A jury of one’s peers and jury duty

Trial by jury is one of the fundamental rights guaranteed to all Americans by two amendments to the U.S. Constitution – the 6th Amendment concerns criminal prosecutions and the 7th Amendment concerns civil suits.  Although there is nothing in the Constitution about “a jury of one’s peers,” American courts have interpreted the right to a jury to mean that a jury must be selected from a diverse pool of citizens who live in the jurisdiction.  For reasons best understood by the U.S. Supreme Court, the 6th Amendment (criminal prosecutions) applies to both state and federal courts, while the 7th Amendment (civil suits) applies to only federal courts.  This means the states have great latitude in deciding the composition of juries for civil suits.

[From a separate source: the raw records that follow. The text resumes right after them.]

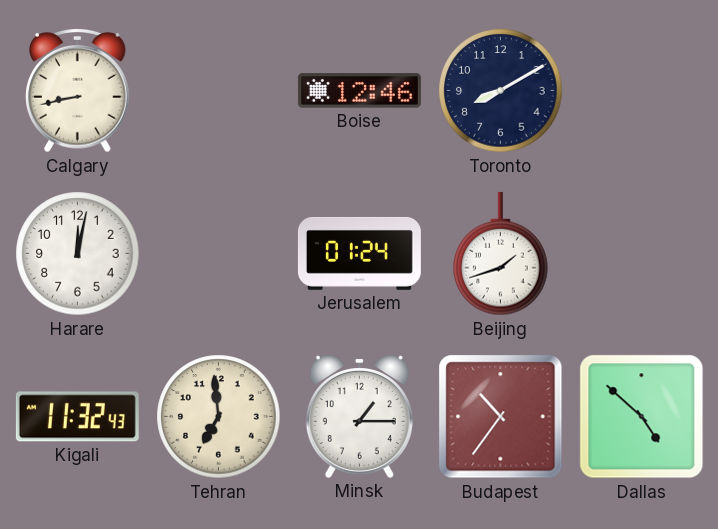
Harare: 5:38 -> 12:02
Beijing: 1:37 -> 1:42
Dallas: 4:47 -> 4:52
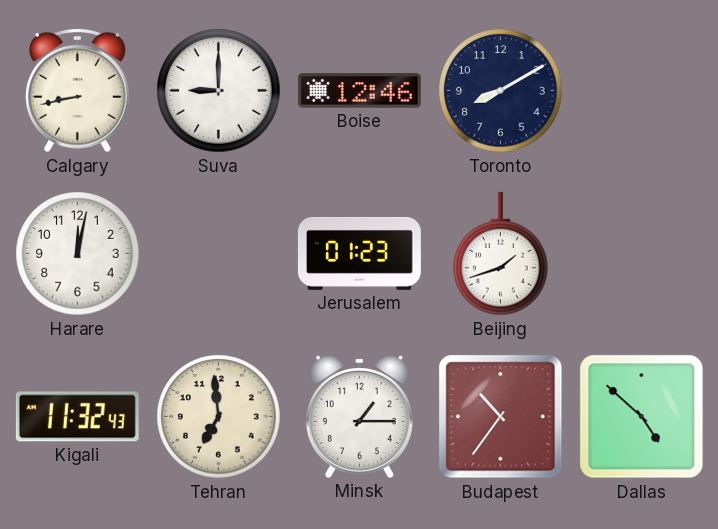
Suva: none -> 9:00
Jerusalem: 01:24 -> 01:23
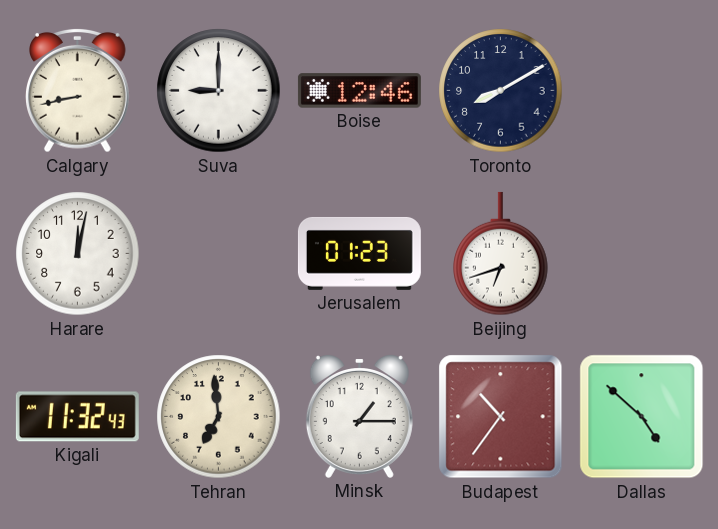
Beijing: 1:42 -> 6:42
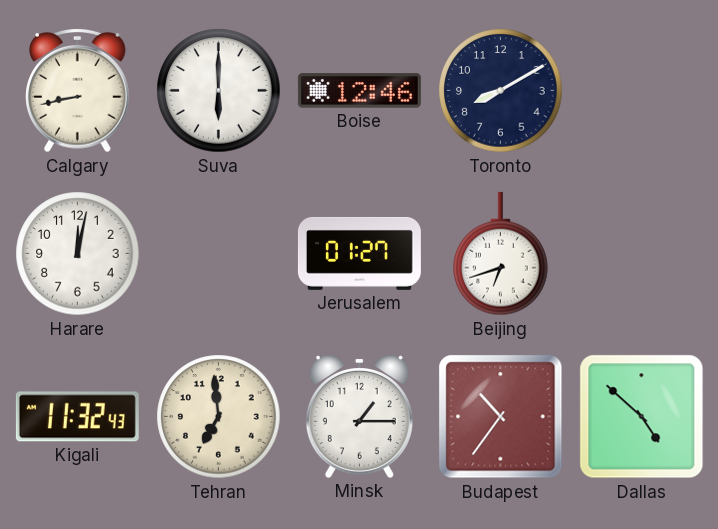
Suva: 9:00 -> 6:00
Jerusalem: 01:23 -> 01:27
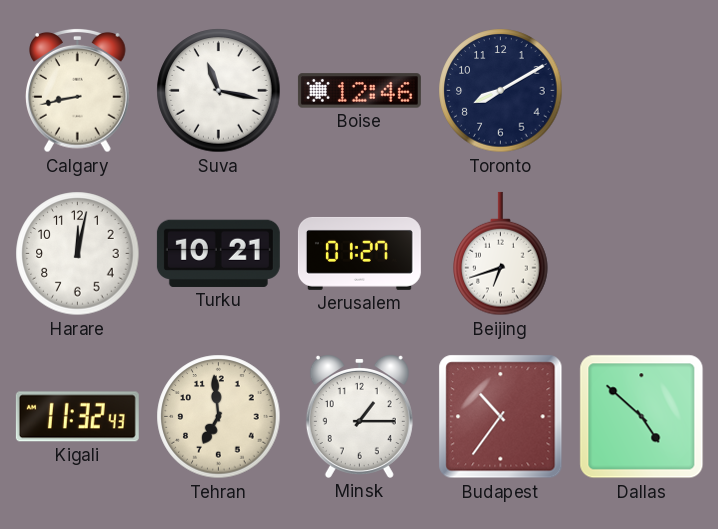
Suva: 6:00 -> 11:17
Turku: none -> 10:21
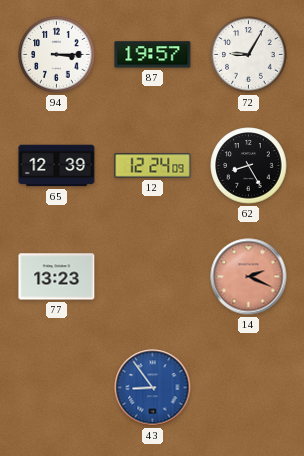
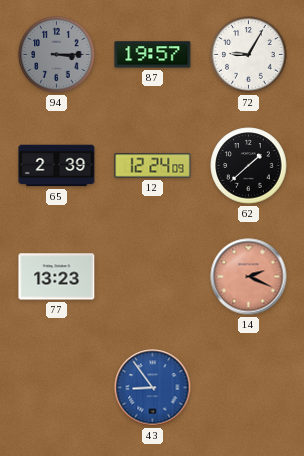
94 dial: white -> grey
65: 12:39 -> 2:39
62: 8:25 -> 1:38
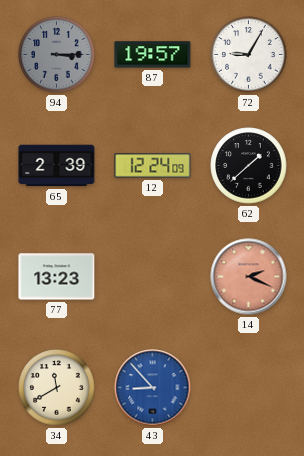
34: none -> 11:40
43: 8:54 -> 8:53
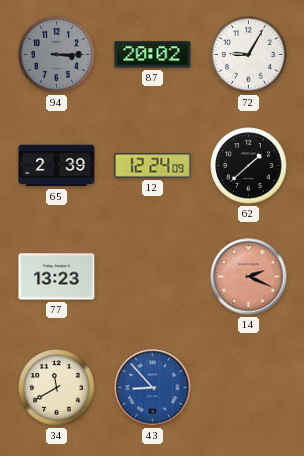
87: 19:57 -> 20:02
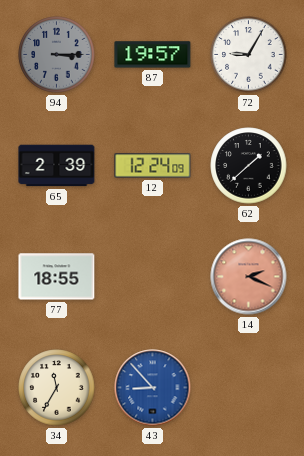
87: 20:02 -> 19:57
77: 13:23 -> 18:55
34: 11:40 -> 11:35
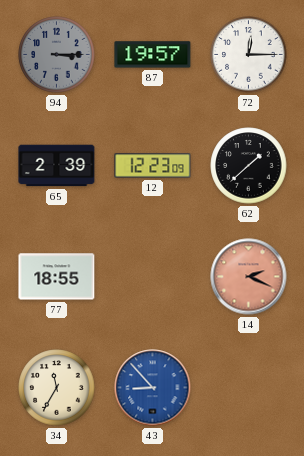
72: 9:05 -> 12:15
12: 12:24 -> 12:23
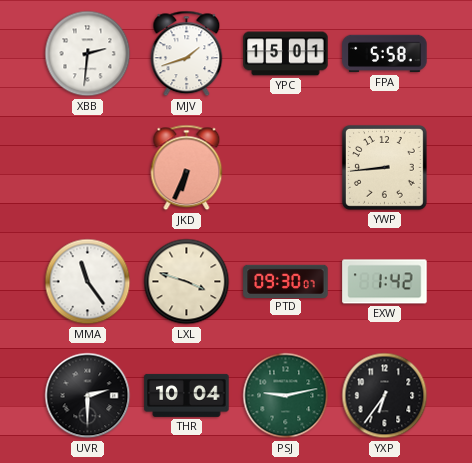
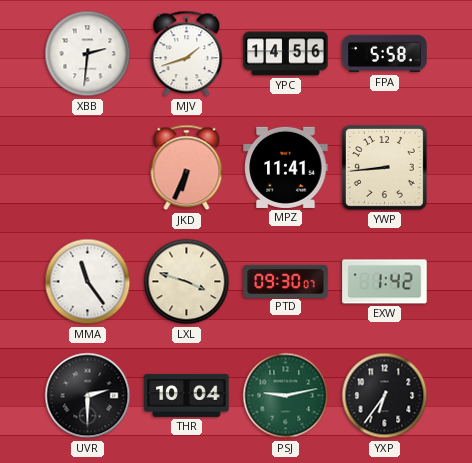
YPC: 15:01 -> 14:56
MPZ: none -> 11:41
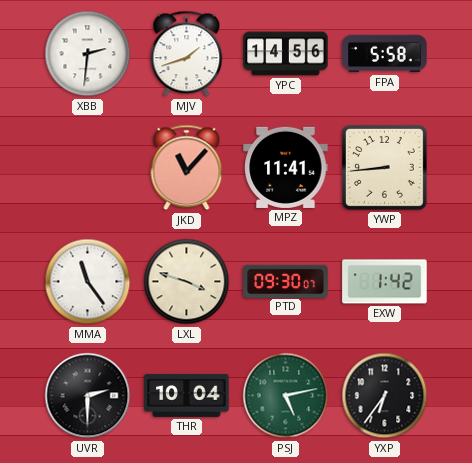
JKD: 6:34 -> 11:07
PSJ: 9:13 -> 5:13
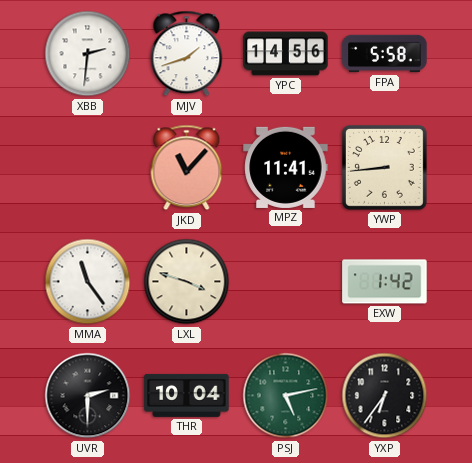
PTD: 09:30 -> none
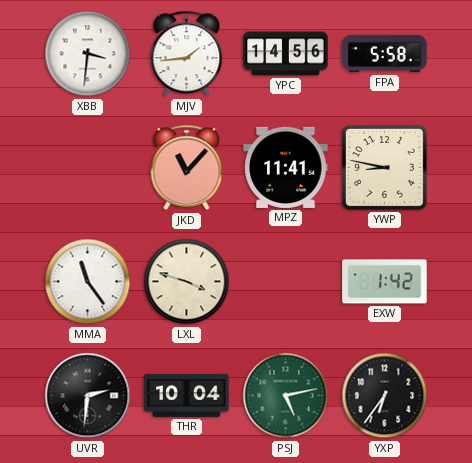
XBB: 2:31 -> 3:31
MJV: 1:42 -> 1:44
YWP: 8:44 -> 8:47
UVR: 2:30 -> 2:31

Historically, most courts drew their jury pools from their lists of registered voters, but in recent years, there has been a trend to expand the pool to include people with a driver’s license.  Texas made this change in 1993, at which time it required counties to draw their jury pools from a combined list of registered voters and licensed drivers in the county.  The reaction to this change was mixed – some preferred the broadened list because they felt it produced a “jury of one’s peers”; whereas others opposed the broadened list because it brought in potential jurors who didn’t even have enough civic responsibility to register to vote.

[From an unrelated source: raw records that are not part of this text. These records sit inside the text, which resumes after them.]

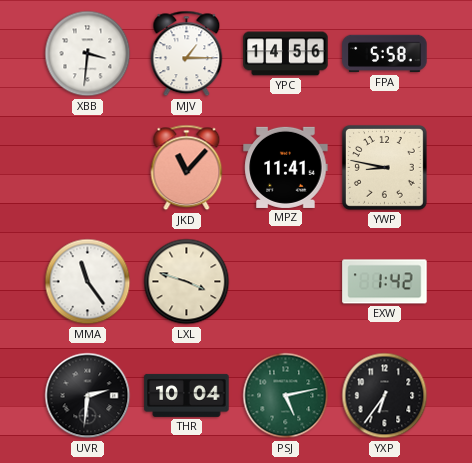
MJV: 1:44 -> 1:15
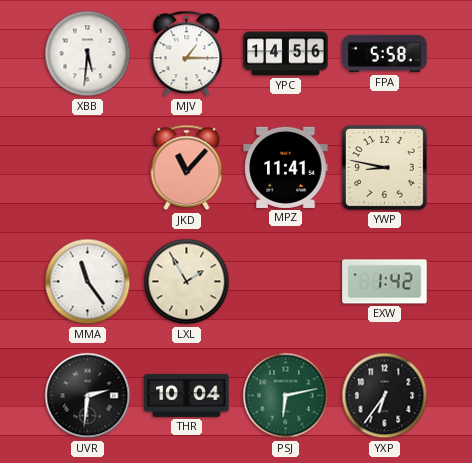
XBB: 3:31 -> 5:31
LXL: 3:48 -> 1:55
PSJ: 5:13 -> 6:13
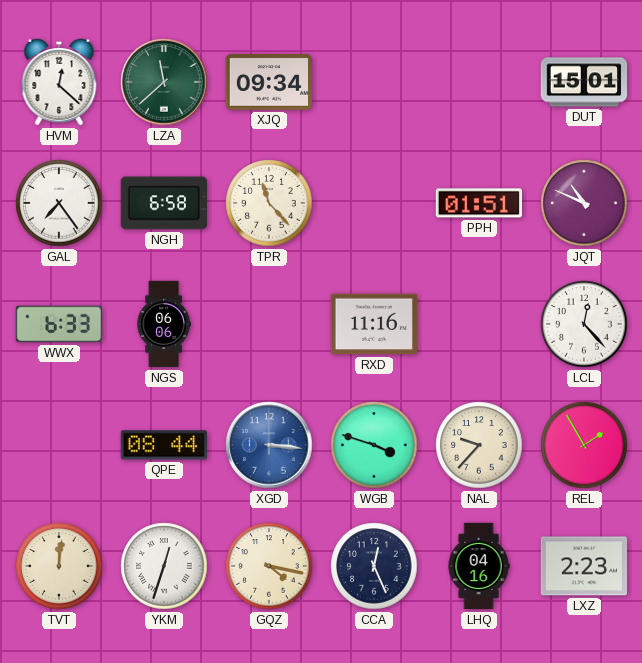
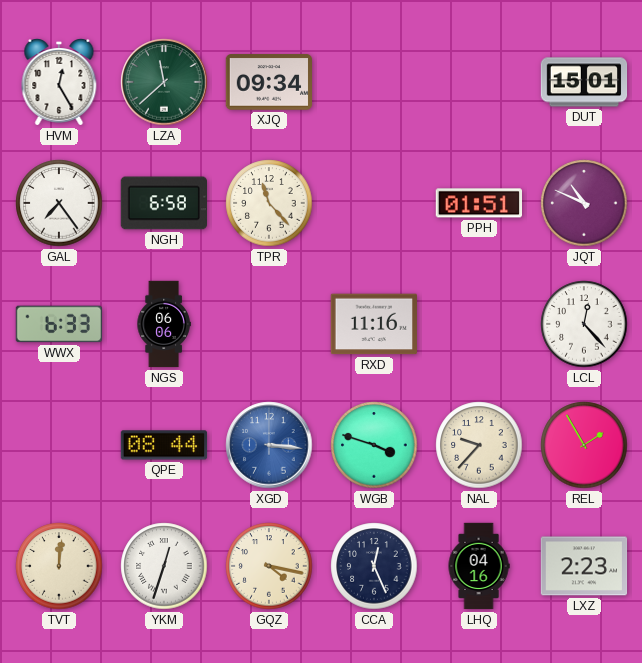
HVM: 12:22 -> 12:25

I think the danger of a broadened jury pool is being exposed by the crazy verdicts that are becoming commonplace.  By including in the jury pool non-voters who tend to be disgruntled and disillusioned, we are empowering people who lack the temperament and judgment to act wisely, responsibly, and judiciously.  In fact, I have known people who would refrain from registering to vote solely so they could avoid jury duty.  Why do we want them on a jury, deciding life & death or multi-million dollar lawsuits? 

I propose that the American system of justice would improve if we returned to drawing the jury pool from a list of registered voters.  Sure, it would be desirable to change the thinking of non-voters, but that has nothing to do with requiring non-voters to be in the jury pool.  Change their thinking first; then place them in a jury pool.